Where a line of the records holds the string "based", copy that line.

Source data
***
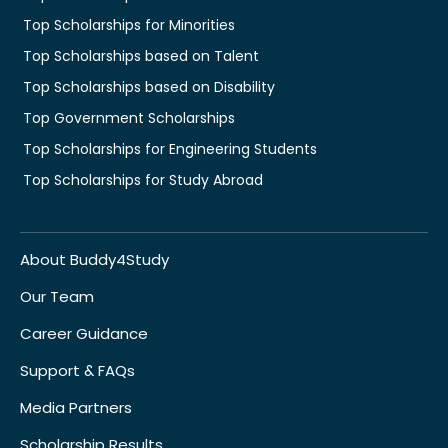
Top Scholarships for Minorities
Top Scholarships based on Talent
Top Scholarships based on Disability
Top Government Scholarships
Top Scholarships for Engineering Students
Top Scholarships for Study Abroad
About Buddy4Study
Our Team
Career Guidance
Support & FAQs
Media Partners
Scholarship Results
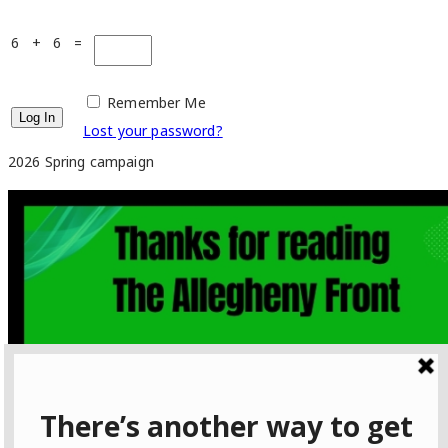
6 + 6 =
Remember Me
Lost your password?
2026 Spring campaign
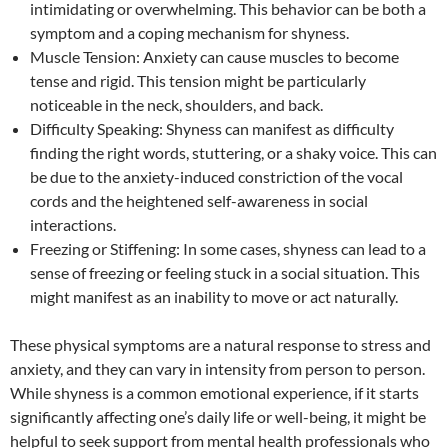
intimidating or overwhelming. This behavior can be both a
symptom and a coping mechanism for shyness.
Muscle Tension: Anxiety can cause muscles to become
tense and rigid. This tension might be particularly
noticeable in the neck, shoulders, and back.
Difficulty Speaking: Shyness can manifest as difficulty
finding the right words, stuttering, or a shaky voice. This can
be due to the anxiety-induced constriction of the vocal
cords and the heightened self-awareness in social
interactions.
Freezing or Stiffening: In some cases, shyness can lead to a
sense of freezing or feeling stuck in a social situation. This
might manifest as an inability to move or act naturally.
These physical symptoms are a natural response to stress and
anxiety, and they can vary in intensity from person to person.
While shyness is a common emotional experience, if it starts
significantly affecting one’s daily life or well-being, it might be
helpful to seek support from mental health professionals who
***
ANSWER BOX>
Top Scholarships based on Talent
Top Scholarships based on Disability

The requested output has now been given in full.